■ **BLOC DE TEXTE**

►

La ville de Rome que quitte saint Benoît est alors lourdement menacée par la désagrégation sociale et morale et marquée par l’indifférence, la légèreté des mœurs, le libertinage. Quitter Rome. Tout itinéraire guidé par la foi en la parole de Dieu comporte cette exigence : il faut « quitter ». Trois exemples peuvent être rappelés ici : celui d’Abraham encore, le père des croyants. Il quitte son pays, sa famille, sur un appel et une promesse de Dieu.
Quelques textes :
Gn 12,1. « Quitte ton pays, ta parenté et la maison de ton père, pour le pays que je t’indiquerai ».
Deuxième exemple, celui des Apôtres appelés par Jésus : ils quittent leur métier, bateau de pêche ou bureau de publicain. Mt 4,22. « Eux, aussitôt, laissant la barque et leur père, le suivirent ».
Et troisième exemple, celui du « jeune homme riche » qui, au contraire ne peut pas se résoudre à quitter ce qu’il a et peut-être ce qu’il est. Mc 10, 21 « Une seule chose te manque : va, ce que tu as, vends-le et donne-le aux pauvres, et tu auras un trésor dans le ciel ; puis viens, suis-moi ».
Benoît va quitter Rome et aussi renoncer à la carrière qui s’ouvrait pour lui sans doute. Il entre dans la quête de ce que Jésus avait nommé « l’unique nécessaire ».La formule avait été dite à Marthe, qui, elle non plus ne parvenait pas à quitter, comme sa sœur Marie, ce qui la préoccupait.

◄

■ **DONNÉES FOURNIES**
►

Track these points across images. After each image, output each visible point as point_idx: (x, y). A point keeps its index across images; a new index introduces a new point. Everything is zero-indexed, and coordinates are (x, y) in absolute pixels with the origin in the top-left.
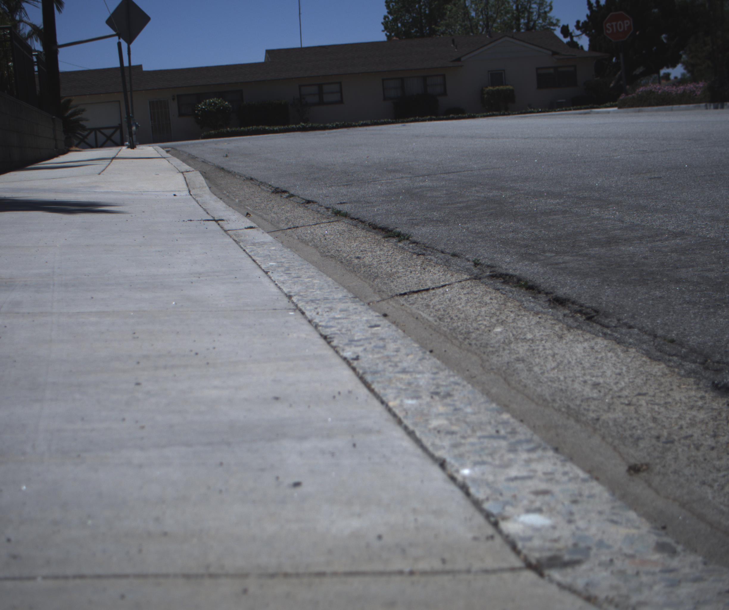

◄

■ **TÂCHES À FAIRE**
A – Réécrivez le passage du texte sur saint Benoît qui commence à « Deuxième exemple, celui » et se termine à « qui la préoccupait. », en remplaçant « barque » par « nacelle ».
B – Reprenez le texte sur saint Benoît là où il s'arrête et poursuivez-le.

■ **RÉPONSES**
A –
Deuxième exemple, celui des Apôtres appelés par Jésus : ils quittent leur métier, bateau de pêche ou bureau de publicain. Mt 4,22. « Eux, aussitôt, laissant la nacelle et leur père, le suivirent ».
Et troisième exemple, celui du « jeune homme riche » qui, au contraire ne peut pas se résoudre à quitter ce qu’il a et peut-être ce qu’il est. Mc 10, 21 « Une seule chose te manque : va, ce que tu as, vends-le et donne-le aux pauvres, et tu auras un trésor dans le ciel ; puis viens, suis-moi ».
Benoît va quitter Rome et aussi renoncer à la carrière qui s’ouvrait pour lui sans doute. Il entre dans la quête de ce que Jésus avait nommé « l’unique nécessaire ».La formule avait été dite à Marthe, qui, elle non plus ne parvenait pas à quitter, comme sa sœur Marie, ce qui la préoccupait.

B –
Et saint Paul, à son tour, explique Ph 3 : « Tous ces avantages dont j’étais pourvu, je les ai considérés comme un désavantage, à cause du Christ. Bien plus, désormais je considère tout comme désavantageux à cause de la supériorité de la connaissance du Christ Jésus mon Seigneur. A cause de lui j’ai accepté de tout perdre ».
3ème étape
Saint Grégoire poursuit : « Benoît ayant donc décidé d’abandonner les lettres et partant pour la solitude, sa nourrice qui l’aimait le suivit seule...Ils demeurèrent dans l’église Saint-Pierre »
Il ne suffit pas de tout quitter. Il faut encore vraiment partir, « sortir » de sa condition. Le peuple d’Israël sera marqué par cet événement fondateur de son histoire et de sa vocation : la « sortie d’Egypte », l’Exode. Et la longue traversée du désert. Elie, fuyant le monde, lui aussi marchera quarante jours dans le désert, et il y rencontrera le Seigneur. Jésus dira de lui-même : « Je suis sorti du Père et venu dans le monde ». Et sa vie commencera par trente années de vie cachée, et sa mission par quarante jours de désert, de solitude et de tentation. La vie monastique comporte cette plongée dans la « retraite », le retrait du monde, la solitude, le désert, et l’exemple de Benoît le montre à l’évidence.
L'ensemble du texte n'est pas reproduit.